* INSTRUCTIONS FOR THE TASK *
Rewrite every entry below, swapping "Transcribe" for "Write out" and leaving all other text unchanged.

### MATERIAL FOR THE TASK

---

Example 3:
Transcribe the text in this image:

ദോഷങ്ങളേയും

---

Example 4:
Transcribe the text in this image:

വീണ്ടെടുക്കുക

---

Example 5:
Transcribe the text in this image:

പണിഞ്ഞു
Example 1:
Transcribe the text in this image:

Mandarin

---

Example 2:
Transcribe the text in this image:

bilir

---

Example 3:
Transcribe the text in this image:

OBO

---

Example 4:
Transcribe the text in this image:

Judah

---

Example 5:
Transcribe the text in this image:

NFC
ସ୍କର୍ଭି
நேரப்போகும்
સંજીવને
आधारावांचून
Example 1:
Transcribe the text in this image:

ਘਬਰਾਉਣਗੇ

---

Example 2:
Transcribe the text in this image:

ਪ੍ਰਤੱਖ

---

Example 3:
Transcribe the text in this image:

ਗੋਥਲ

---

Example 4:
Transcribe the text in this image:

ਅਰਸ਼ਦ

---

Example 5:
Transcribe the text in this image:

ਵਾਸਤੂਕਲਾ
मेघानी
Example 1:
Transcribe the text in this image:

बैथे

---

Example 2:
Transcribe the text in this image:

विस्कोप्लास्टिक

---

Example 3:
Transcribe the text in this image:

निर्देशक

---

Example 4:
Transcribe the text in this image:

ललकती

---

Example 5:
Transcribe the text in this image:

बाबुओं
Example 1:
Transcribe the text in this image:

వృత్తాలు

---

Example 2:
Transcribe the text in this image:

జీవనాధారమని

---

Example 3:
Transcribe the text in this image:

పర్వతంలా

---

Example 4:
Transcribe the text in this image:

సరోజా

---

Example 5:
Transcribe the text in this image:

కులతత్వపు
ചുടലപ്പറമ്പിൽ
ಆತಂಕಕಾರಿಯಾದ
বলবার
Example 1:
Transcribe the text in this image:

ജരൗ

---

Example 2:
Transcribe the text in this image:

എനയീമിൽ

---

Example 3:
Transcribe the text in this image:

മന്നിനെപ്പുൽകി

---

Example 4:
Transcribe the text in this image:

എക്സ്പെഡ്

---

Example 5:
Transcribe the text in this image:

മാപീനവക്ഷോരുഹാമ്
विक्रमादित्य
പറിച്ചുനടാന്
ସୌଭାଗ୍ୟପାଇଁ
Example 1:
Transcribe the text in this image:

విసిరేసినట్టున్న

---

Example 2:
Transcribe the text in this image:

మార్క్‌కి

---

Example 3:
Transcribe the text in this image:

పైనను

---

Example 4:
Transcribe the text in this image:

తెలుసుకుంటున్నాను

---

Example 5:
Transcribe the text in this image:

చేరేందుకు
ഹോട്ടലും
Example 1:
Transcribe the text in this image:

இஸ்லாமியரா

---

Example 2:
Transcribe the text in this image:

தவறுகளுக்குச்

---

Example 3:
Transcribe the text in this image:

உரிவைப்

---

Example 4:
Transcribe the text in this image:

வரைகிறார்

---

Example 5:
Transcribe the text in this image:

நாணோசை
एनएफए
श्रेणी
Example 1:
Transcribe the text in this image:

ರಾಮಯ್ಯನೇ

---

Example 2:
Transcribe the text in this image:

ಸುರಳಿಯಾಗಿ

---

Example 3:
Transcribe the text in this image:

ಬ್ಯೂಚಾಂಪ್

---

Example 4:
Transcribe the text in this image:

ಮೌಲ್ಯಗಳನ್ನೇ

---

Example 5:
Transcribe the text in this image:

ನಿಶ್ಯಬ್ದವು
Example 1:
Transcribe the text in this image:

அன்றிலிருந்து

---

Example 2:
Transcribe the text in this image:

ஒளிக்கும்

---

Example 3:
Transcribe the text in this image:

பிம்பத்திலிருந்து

######

* EXPECTED ANSWER *
---

Example 3:
Write out the text in this image:

ദോഷങ്ങളേയും

---

Example 4:
Write out the text in this image:

വീണ്ടെടുക്കുക

---

Example 5:
Write out the text in this image:

പണിഞ്ഞു
Example 1:
Write out the text in this image:

Mandarin

---

Example 2:
Write out the text in this image:

bilir

---

Example 3:
Write out the text in this image:

OBO

---

Example 4:
Write out the text in this image:

Judah

---

Example 5:
Write out the text in this image:

NFC
ସ୍କର୍ଭି
நேரப்போகும்
સંજીવને
आधारावांचून
Example 1:
Write out the text in this image:

ਘਬਰਾਉਣਗੇ

---

Example 2:
Write out the text in this image:

ਪ੍ਰਤੱਖ

---

Example 3:
Write out the text in this image:

ਗੋਥਲ

---

Example 4:
Write out the text in this image:

ਅਰਸ਼ਦ

---

Example 5:
Write out the text in this image:

ਵਾਸਤੂਕਲਾ
मेघानी
Example 1:
Write out the text in this image:

बैथे

---

Example 2:
Write out the text in this image:

विस्कोप्लास्टिक

---

Example 3:
Write out the text in this image:

निर्देशक

---

Example 4:
Write out the text in this image:

ललकती

---

Example 5:
Write out the text in this image:

बाबुओं
Example 1:
Write out the text in this image:

వృత్తాలు

---

Example 2:
Write out the text in this image:

జీవనాధారమని

---

Example 3:
Write out the text in this image:

పర్వతంలా

---

Example 4:
Write out the text in this image:

సరోజా

---

Example 5:
Write out the text in this image:

కులతత్వపు
ചുടലപ്പറമ്പിൽ
ಆತಂಕಕಾರಿಯಾದ
বলবার
Example 1:
Write out the text in this image:

ജരൗ

---

Example 2:
Write out the text in this image:

എനയീമിൽ

---

Example 3:
Write out the text in this image:

മന്നിനെപ്പുൽകി

---

Example 4:
Write out the text in this image:

എക്സ്പെഡ്

---

Example 5:
Write out the text in this image:

മാപീനവക്ഷോരുഹാമ്
विक्रमादित्य
പറിച്ചുനടാന്
ସୌଭାଗ୍ୟପାଇଁ
Example 1:
Write out the text in this image:

విసిరేసినట్టున్న

---

Example 2:
Write out the text in this image:

మార్క్‌కి

---

Example 3:
Write out the text in this image:

పైనను

---

Example 4:
Write out the text in this image:

తెలుసుకుంటున్నాను

---

Example 5:
Write out the text in this image:

చేరేందుకు
ഹോട്ടലും
Example 1:
Write out the text in this image:

இஸ்லாமியரா

---

Example 2:
Write out the text in this image:

தவறுகளுக்குச்

---

Example 3:
Write out the text in this image:

உரிவைப்

---

Example 4:
Write out the text in this image:

வரைகிறார்

---

Example 5:
Write out the text in this image:

நாணோசை
एनएफए
श्रेणी
Example 1:
Write out the text in this image:

ರಾಮಯ್ಯನೇ

---

Example 2:
Write out the text in this image:

ಸುರಳಿಯಾಗಿ

---

Example 3:
Write out the text in this image:

ಬ್ಯೂಚಾಂಪ್

---

Example 4:
Write out the text in this image:

ಮೌಲ್ಯಗಳನ್ನೇ

---

Example 5:
Write out the text in this image:

ನಿಶ್ಯಬ್ದವು
Example 1:
Write out the text in this image:

அன்றிலிருந்து

---

Example 2:
Write out the text in this image:

ஒளிக்கும்

---

Example 3:
Write out the text in this image:

பிம்பத்திலிருந்து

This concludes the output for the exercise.